**Kaynaktan alıntı**
İçeriğe atla

İtbarak

İt barak(Cynocephaly) kabartmaları

İtbarak (ya da İt Barak); eski Türk destanlarında sözü edilen, Türklerin sürekli savaşa tutuştukları, o zamanki Türklerin kuzeybatısında yaşayan "köpek başlı insana benzer yaratıklar". Efsanelere ilk defa "Çok tüylü köpek" manasında geçmiştir. Oğuz Kağan destanlarına göre, "İtbarak'ların yurdu, kuzey-batıya dogru uzanan, karanlık ülkeleri içindeydi. Oğuz Han, İtbarak'lara karşı bir akın yapmış; fakat yenik ayrılıp, dağlar arasındaki bir nehrin ortasında bulunan, küçük bir adacığa sığınmak zorunda kalmıştır.

**Yapılacaklar**
(a) İtbarak metnine göre İtbarak adı efsanelerde ilk defa hangi anlamda geçmiştir?
(b) Şu ifadeler İtbarak metniyle uyuşuyor mu? Her biri için evet ya da hayır deyin ve metinden belirleyici sözleri aynen alıntılayın. (i) İtbaraklar o zamanki Türklerin kuzeydoğusunda yaşıyordu. (ii) Oğuz Han, İtbaraklara karşı yaptığı akından yenik ayrıldı. (iii) Oğuz Han bir adacığa sığınmak zorunda kaldı.
Sonraki veriler başka bir kaynaktan alınmıştır.

**Listelenen girdiler**
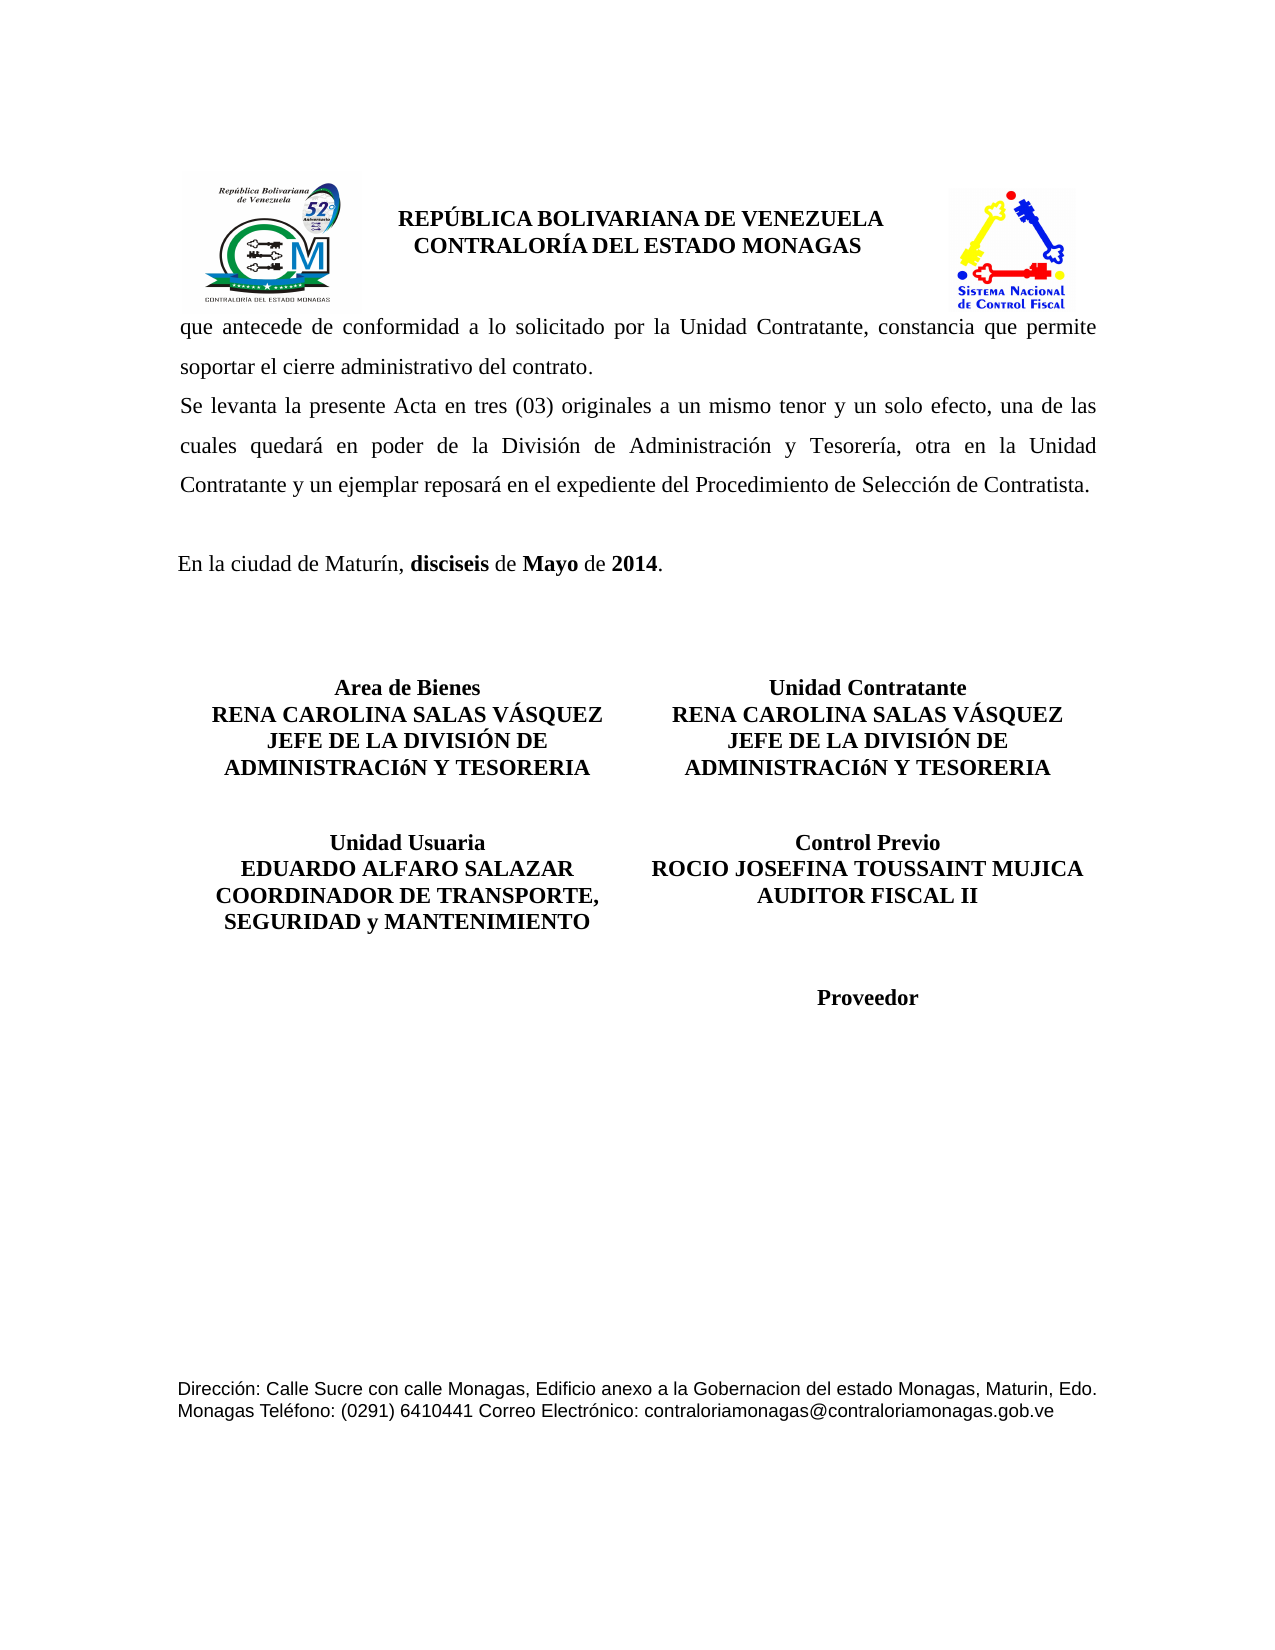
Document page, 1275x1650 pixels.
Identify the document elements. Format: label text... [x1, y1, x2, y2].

table_header Area de Bienes RENA CAROLINA SALAS VÁSQUEZ JEFE DE LA DIVISIÓN DE ADMINISTRACIóN Y TESORERIA [177, 669, 637, 786]
table_cell Proveedor [638, 978, 1098, 1042]
text que antecede de conformidad a lo solicitado por la Unidad Contratante, constancia que permite soportar el cierre administrativo del contrato. [180, 313, 1098, 379]
table_cell [177, 940, 637, 978]
text Se levanta la presente Acta en tres (03) originales a un mismo tenor y un solo efecto, una de las cuales quedará en poder de la División de Administración y Tesorería, otra en la Unidad Contratante y un ejemplar reposará en el expediente del Procedimiento de Selección de Contratista. [180, 392, 1098, 497]
table_cell [177, 786, 637, 823]
picture [182, 171, 363, 314]
table_cell Unidad Usuaria EDUARDO ALFARO SALAZAR COORDINADOR DE TRANSPORTE, SEGURIDAD y MANTENIMIENTO [177, 824, 637, 940]
text En la ciudad de Maturín, disciseis de Mayo de 2014. [177, 550, 1098, 576]
table_cell Control Previo ROCIO JOSEFINA TOUSSAINT MUJICA AUDITOR FISCAL II [638, 824, 1098, 940]
table_header Unidad Contratante RENA CAROLINA SALAS VÁSQUEZ JEFE DE LA DIVISIÓN DE ADMINISTRACIóN Y TESORERIA [638, 669, 1098, 786]
table_cell [177, 978, 637, 1042]
table_cell [638, 786, 1098, 823]
picture [948, 188, 1076, 312]
table_cell [638, 940, 1098, 978]
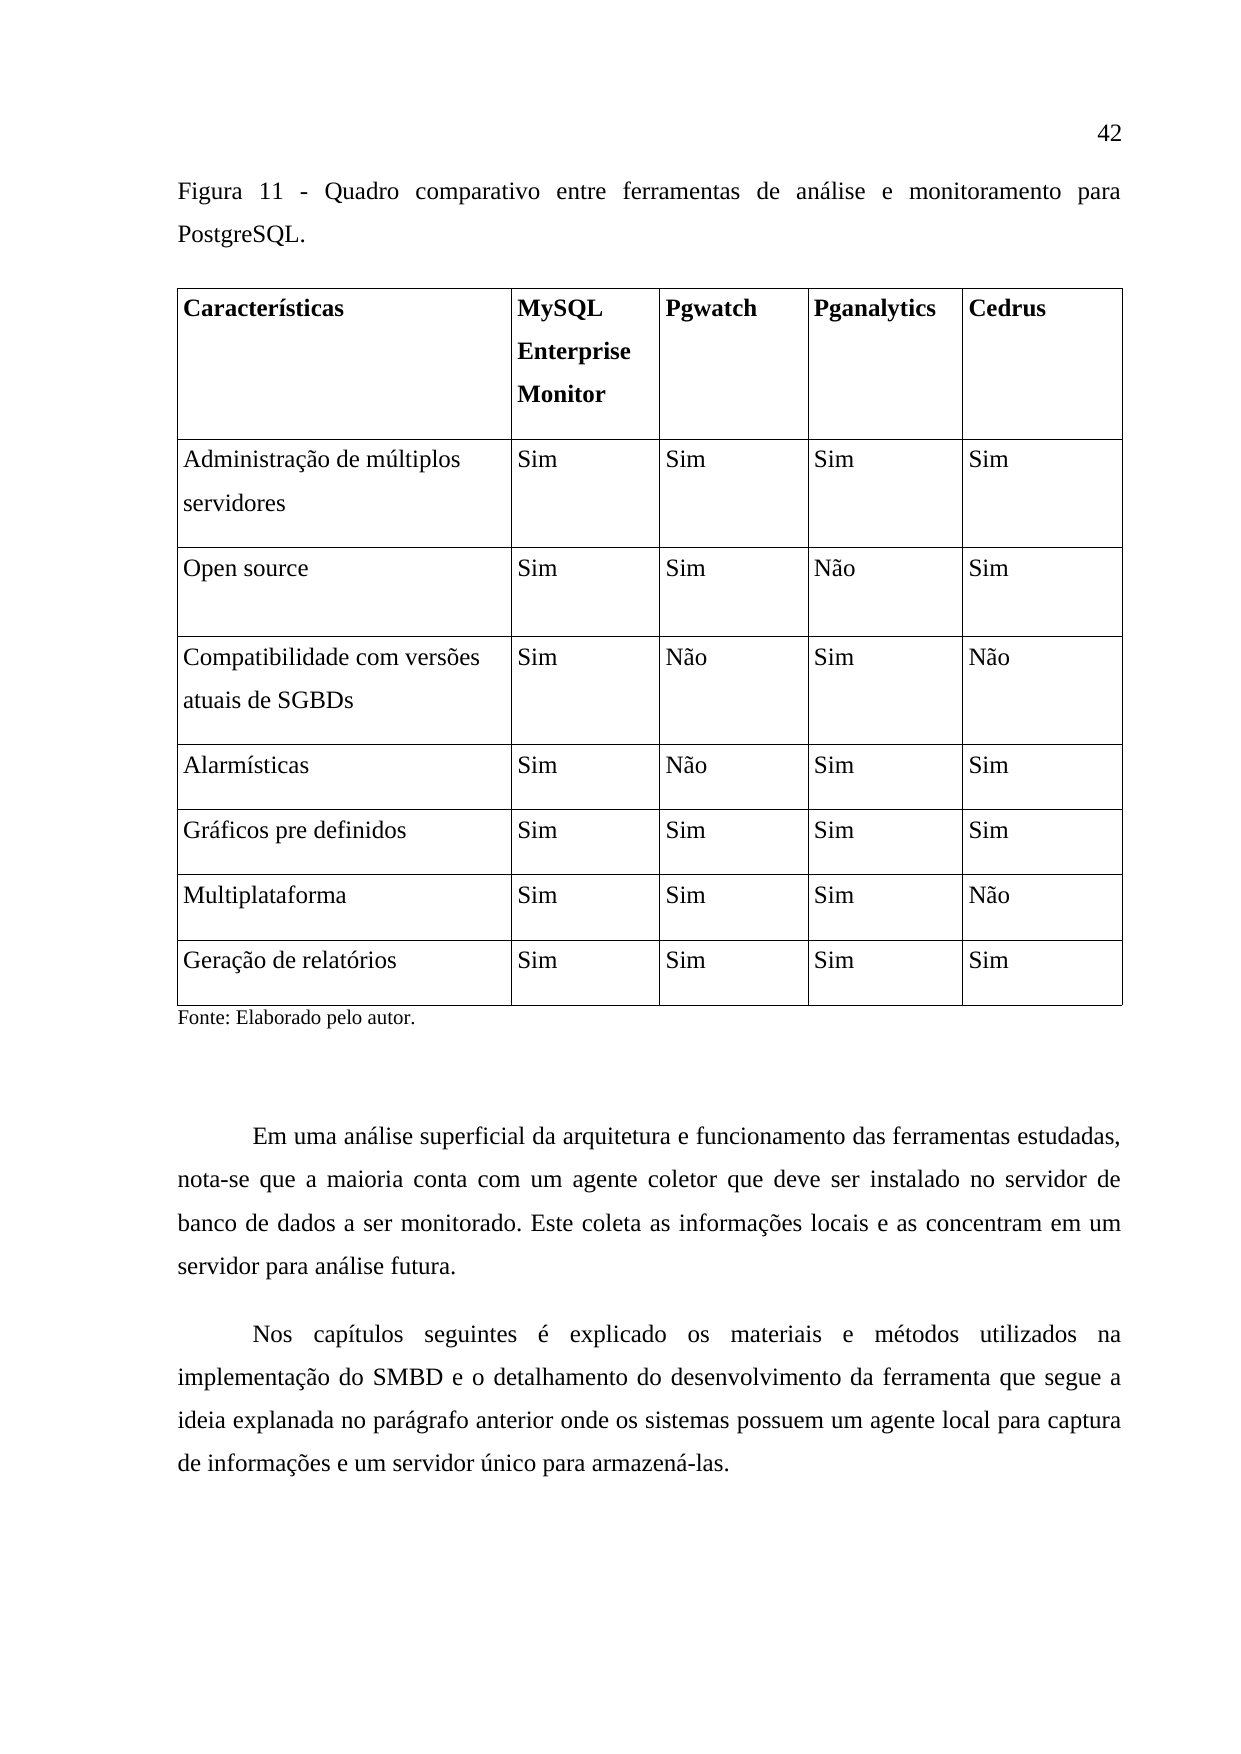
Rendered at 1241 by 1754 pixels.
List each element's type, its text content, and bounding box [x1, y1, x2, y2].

table_cell Não [809, 548, 962, 636]
table_cell Compatibilidade com versões atuais de SGBDs [178, 637, 511, 744]
table_cell Sim [512, 745, 659, 809]
table_cell Open source [178, 548, 511, 636]
table_cell Sim [963, 810, 1122, 874]
table_cell Não [963, 637, 1122, 744]
table_cell Multiplataforma [178, 875, 511, 939]
table_cell Sim [963, 440, 1122, 547]
text Nos capítulos seguintes é explicado os materiais e métodos utilizados na implementação do SMBD e o detalhamento do desenvolvimento da ferramenta que segue a ideia explanada no parágrafo anterior onde os sistemas possuem um agente local para captura de informações e um servidor único para armazená-las. [177, 1319, 1122, 1477]
table_header Características [178, 289, 511, 439]
table_header Pgwatch [660, 289, 808, 439]
table_cell Sim [660, 548, 808, 636]
table_cell Geração de relatórios [178, 941, 511, 1004]
table_cell Não [660, 637, 808, 744]
text Figura 11 - Quadro comparativo entre ferramentas de análise e monitoramento para PostgreSQL. [177, 176, 1122, 248]
text Fonte: Elaborado pelo autor. [177, 1006, 1122, 1029]
table_cell Gráficos pre definidos [178, 810, 511, 874]
table_cell Sim [512, 440, 659, 547]
table_cell Não [660, 745, 808, 809]
table_cell Alarmísticas [178, 745, 511, 809]
table_cell Sim [512, 810, 659, 874]
table_cell Sim [963, 745, 1122, 809]
table_header MySQL Enterprise Monitor [512, 289, 659, 439]
table_cell Administração de múltiplos servidores [178, 440, 511, 547]
text Em uma análise superficial da arquitetura e funcionamento das ferramentas estudadas, nota-se que a maioria conta com um agente coletor que deve ser instalado no servidor de banco de dados a ser monitorado. Este coleta as informações locais e as concentram em um servidor para análise futura. [177, 1121, 1122, 1279]
table_cell Sim [809, 875, 962, 939]
table_cell Não [963, 875, 1122, 939]
table_cell Sim [512, 941, 659, 1004]
table_cell Sim [963, 941, 1122, 1004]
table_cell Sim [963, 548, 1122, 636]
table_cell Sim [809, 745, 962, 809]
table_cell Sim [809, 941, 962, 1004]
table_cell Sim [512, 637, 659, 744]
table_cell Sim [809, 637, 962, 744]
table_cell Sim [512, 548, 659, 636]
table_cell Sim [660, 440, 808, 547]
table_cell Sim [809, 810, 962, 874]
table_cell Sim [660, 875, 808, 939]
table_header Cedrus [963, 289, 1122, 439]
table_cell Sim [512, 875, 659, 939]
table_header Pganalytics [809, 289, 962, 439]
table_cell Sim [809, 440, 962, 547]
table_cell Sim [660, 810, 808, 874]
table_cell Sim [660, 941, 808, 1004]
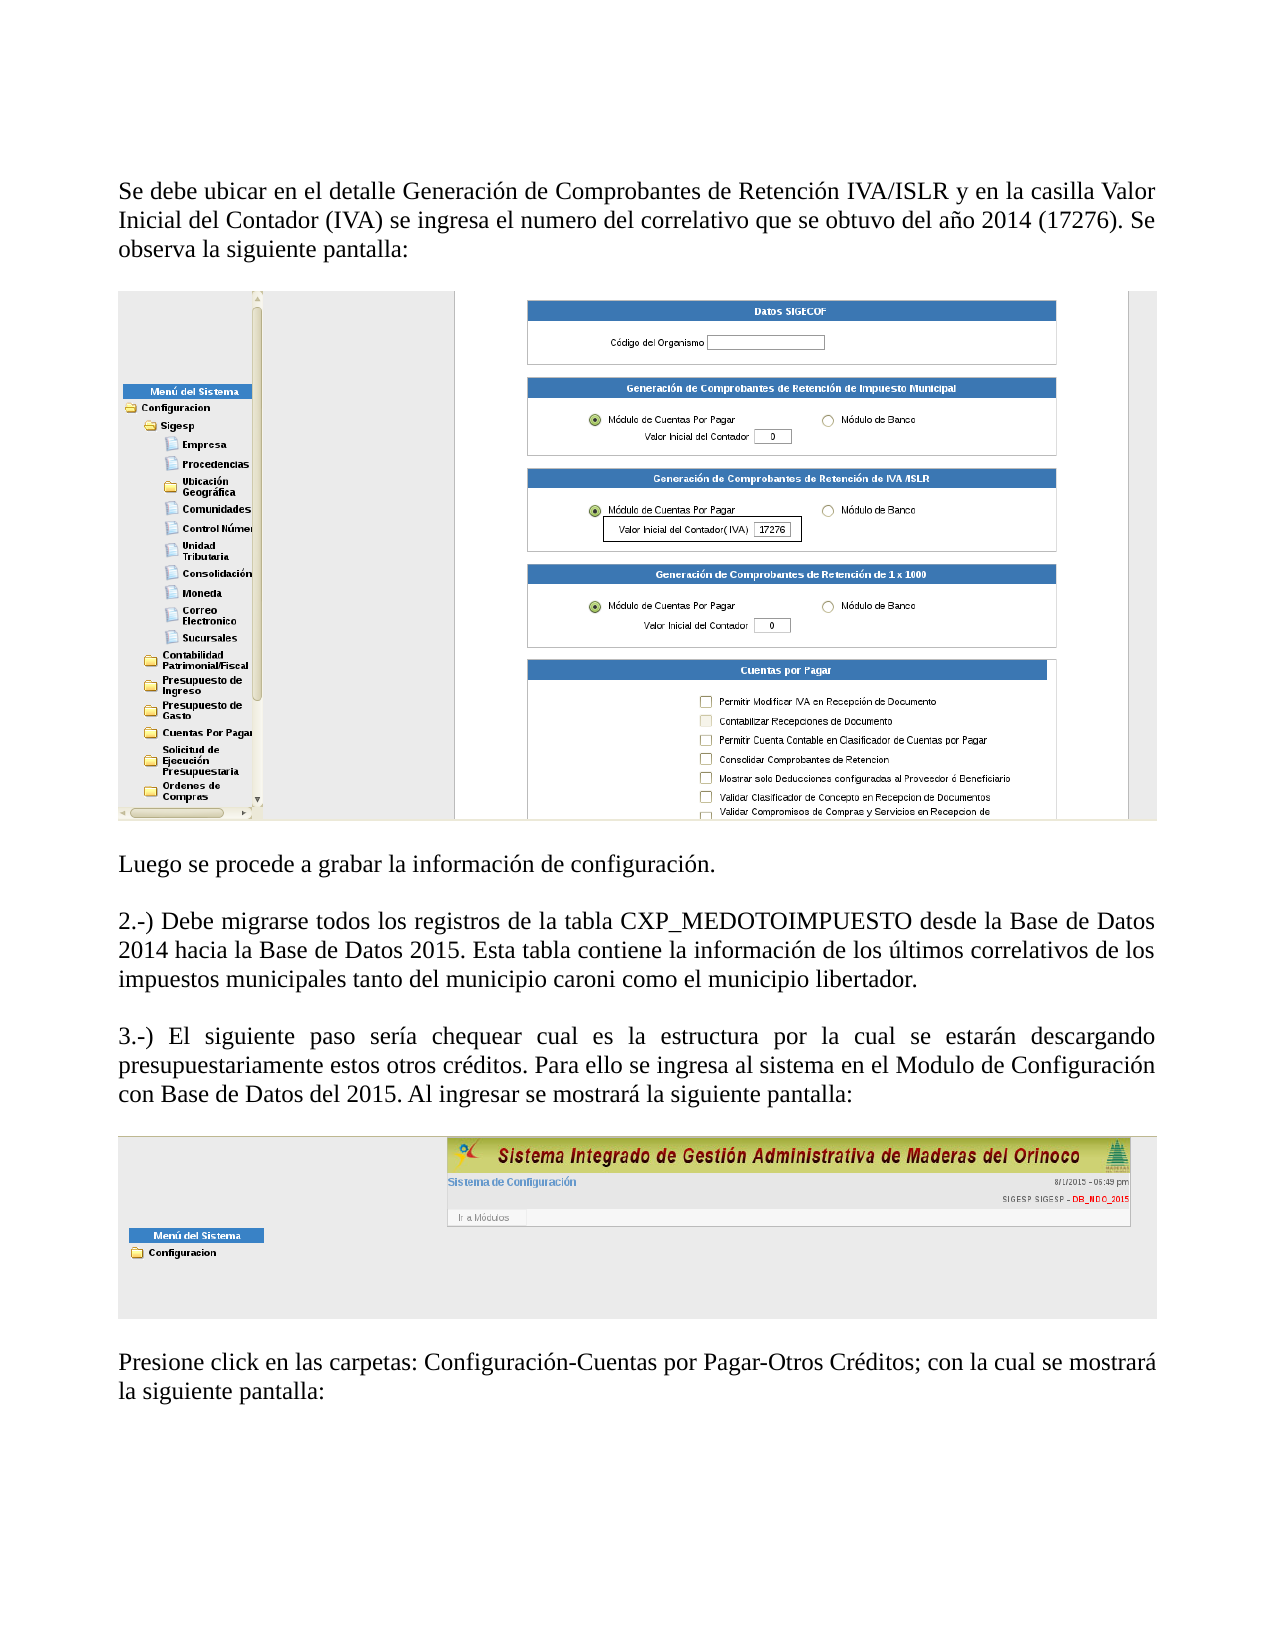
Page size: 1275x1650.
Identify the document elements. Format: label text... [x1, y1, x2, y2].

picture [118, 291, 1157, 821]
text Presione click en las carpetas: Configuración-Cuentas por Pagar-Otros Créditos; con la cual se mostrará la siguiente pantalla: [118, 1347, 1157, 1405]
text Luego se procede a grabar la información de configuración. [118, 849, 1157, 878]
text Se debe ubicar en el detalle Generación de Comprobantes de Retención IVA/ISLR y en la casilla Valor Inicial del Contador (IVA) se ingresa el numero del correlativo que se obtuvo del año 2014 (17276). Se observa la siguiente pantalla: [118, 176, 1157, 263]
text 2.-) Debe migrarse todos los registros de la tabla CXP_MEDOTOIMPUESTO desde la Base de Datos 2014 hacia la Base de Datos 2015. Esta tabla contiene la información de los últimos correlativos de los impuestos municipales tanto del municipio caroni como el municipio libertador. [118, 906, 1157, 993]
picture [118, 1136, 1157, 1319]
text 3.-) El siguiente paso sería chequear cual es la estructura por la cual se estarán descargando presupuestariamente estos otros créditos. Para ello se ingresa al sistema en el Modulo de Configuración con Base de Datos del 2015. Al ingresar se mostrará la siguiente pantalla: [118, 1021, 1157, 1108]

**Cevaplar**
(a) "Çok tüylü köpek" anlamında.

(b)
(i) Hayır: "o zamanki Türklerin kuzeybatısında yaşayan"
(ii) Evet: "fakat yenik ayrılıp"
(iii) Evet: "küçük bir adacığa sığınmak zorunda kalmıştır"